RabbitMQ Troubleshooting

Check the status of the federation connection

$RABBITMQ_HOME/sbin/rabbitmqctl eval 'rabbit_federation_status:status().'

If everything is properly configured, then the status is set to running. If not look for the error status. Some of the typical errors are:

  1. failed_to_connect_using_provided_uris - Check if RabbitMQ user is created in downstream server node. Refer to step 3-b of federation setup

  2. unknown ca - Check if the root CAs are copied to all the nodes correctly. Refer to step 2 of federation setup

  3. no_suitable_auth_mechanism - Check if the AMPQ/S ports are correctly configured.

Check the status of the shovel connection

RABBITMQ_HOME/sbin/rabbitmqctl eval 'rabbit_shovel_status:status().'

If everything is properly configured, then the status is set to running. If not look for the error status. Some of the typical errors are:

  1. failed_to_connect_using_provided_uris - Check if RabbitMQ user is created in subscriber node. Refer to step 3-b of shovel setup

  2. unknown ca - Check if the root CAs are copied to remote servers correctly. Refer to step 2 of shovel setup

  3. no_suitable_auth_mechanism - Check if the AMPQ/S ports are correctly configured.

Check the RabbitMQ logs for any errors

tail -f <volttron source dir>/rabbitmq.log

Rabbitmq startup hangs

  1. Check for errors in the RabbitMQ log. There is a rabbitmq.log file in your VOLTTRON source directory that is a symbolic link to the RabbitMQ server logs.

  2. Check for errors in syslog (/var/log/syslog or /var/log/messages)

  3. If there are no errors in either of the logs, restart the RabbitMQ server in foreground and see if there are any errors written on the console. Once you find the error you can kill the process by entering Ctl+C, fix the error and start rabbitmq again using ./start-rabbitmq from VOLTTRON source directory.

    ./stop-volttron
    ./stop-rabbitmq
    @RABBITMQ_HOME/sbin/rabbitmq-server
    

SSL trouble shooting

There are few things that are essential for SSL certificates to work right.

  1. Please use a unique common-name for CA certificate for each VOLTTRON instance. This is configured under certificate-data in the rabbitmq_config.yml or if no yml file is used while configuring a VOLTTRON single instance (using vcfg rabbitmq single). Certificate generated for agent will automatically get agent’s VIP identity as the certificate’s common-name

  2. The host name in the SSL certificate should match hostname used to access the server. For example, if the fully qualified domain name was configured in the certificate-data, you should use the fully qualified domain name to access RabbitMQ’s management url.

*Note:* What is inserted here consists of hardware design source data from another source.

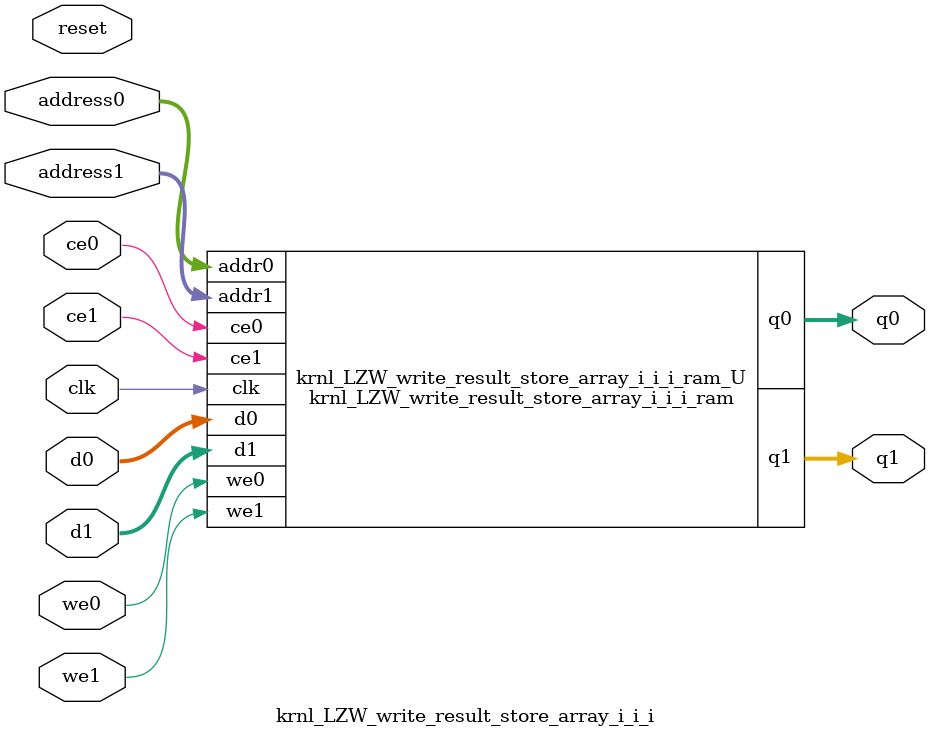
<source format=v>
`timescale 1 ns / 1 ps
module krnl_LZW_write_result_store_array_i_i_i_ram (addr0, ce0, d0, we0, q0, addr1, ce1, d1, we1, q1,  clk);

parameter DWIDTH = 16;
parameter AWIDTH = 12;
parameter MEM_SIZE = 4096;

input[AWIDTH-1:0] addr0;
input ce0;
input[DWIDTH-1:0] d0;
input we0;
output reg[DWIDTH-1:0] q0;
input[AWIDTH-1:0] addr1;
input ce1;
input[DWIDTH-1:0] d1;
input we1;
output reg[DWIDTH-1:0] q1;
input clk;

reg [DWIDTH-1:0] ram[0:MEM_SIZE-1];




always @(posedge clk)  
begin 
    if (ce0) begin
        if (we0) 
            ram[addr0] <= d0; 
        q0 <= ram[addr0];
    end
end


always @(posedge clk)  
begin 
    if (ce1) begin
        if (we1) 
            ram[addr1] <= d1; 
        q1 <= ram[addr1];
    end
end


endmodule

`timescale 1 ns / 1 ps
module krnl_LZW_write_result_store_array_i_i_i(
    reset,
    clk,
    address0,
    ce0,
    we0,
    d0,
    q0,
    address1,
    ce1,
    we1,
    d1,
    q1);

parameter DataWidth = 32'd16;
parameter AddressRange = 32'd4096;
parameter AddressWidth = 32'd12;
input reset;
input clk;
input[AddressWidth - 1:0] address0;
input ce0;
input we0;
input[DataWidth - 1:0] d0;
output[DataWidth - 1:0] q0;
input[AddressWidth - 1:0] address1;
input ce1;
input we1;
input[DataWidth - 1:0] d1;
output[DataWidth - 1:0] q1;



krnl_LZW_write_result_store_array_i_i_i_ram krnl_LZW_write_result_store_array_i_i_i_ram_U(
    .clk( clk ),
    .addr0( address0 ),
    .ce0( ce0 ),
    .we0( we0 ),
    .d0( d0 ),
    .q0( q0 ),
    .addr1( address1 ),
    .ce1( ce1 ),
    .we1( we1 ),
    .d1( d1 ),
    .q1( q1 ));

endmodule


</source>
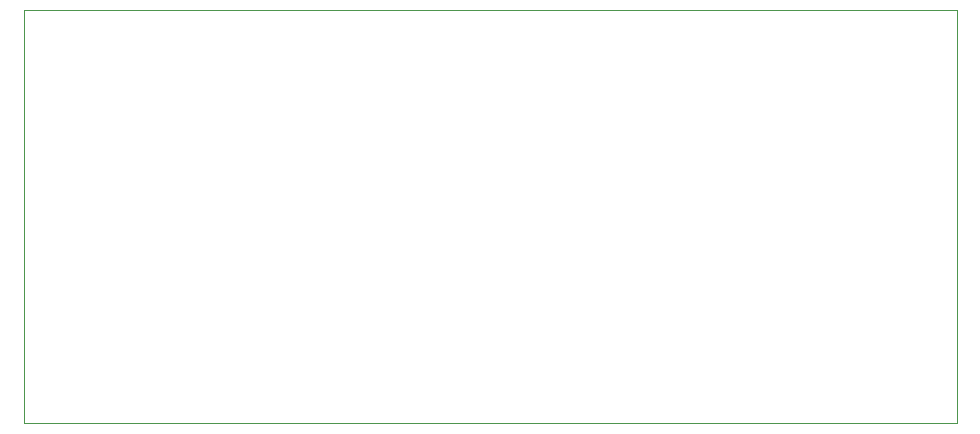
<source format=gbr>
%TF.GenerationSoftware,KiCad,Pcbnew,8.0.1*%
%TF.CreationDate,2025-02-03T01:20:01-05:00*%
%TF.ProjectId,glove-v3.1,676c6f76-652d-4763-932e-312e6b696361,rev?*%
%TF.SameCoordinates,Original*%
%TF.FileFunction,Profile,NP*%
%FSLAX46Y46*%
G04 Gerber Fmt 4.6, Leading zero omitted, Abs format (unit mm)*
G04 Created by KiCad (PCBNEW 8.0.1) date 2025-02-03 01:20:01*
%MOMM*%
%LPD*%
G01*
G04 APERTURE LIST*
%TA.AperFunction,Profile*%
%ADD10C,0.050000*%
%TD*%
G04 APERTURE END LIST*
D10*
X101450000Y-24700000D02*
X180450000Y-24700000D01*
X180450000Y-59700000D01*
X101450000Y-59700000D01*
X101450000Y-24700000D01*
M02*

</source>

  3. Check if your system time is correct especially if you are running virtual machines. If the system clock is not right, it could lead to SSL certificate errors

DataMover troubleshooting

If output from volttron.log is not as expected check for {'alert_key': 'historian_not_publishing'} in the callee node’s volttron.log. Most likely cause is the historian is not running properly or credentials between caller and callee nodes was not set properly.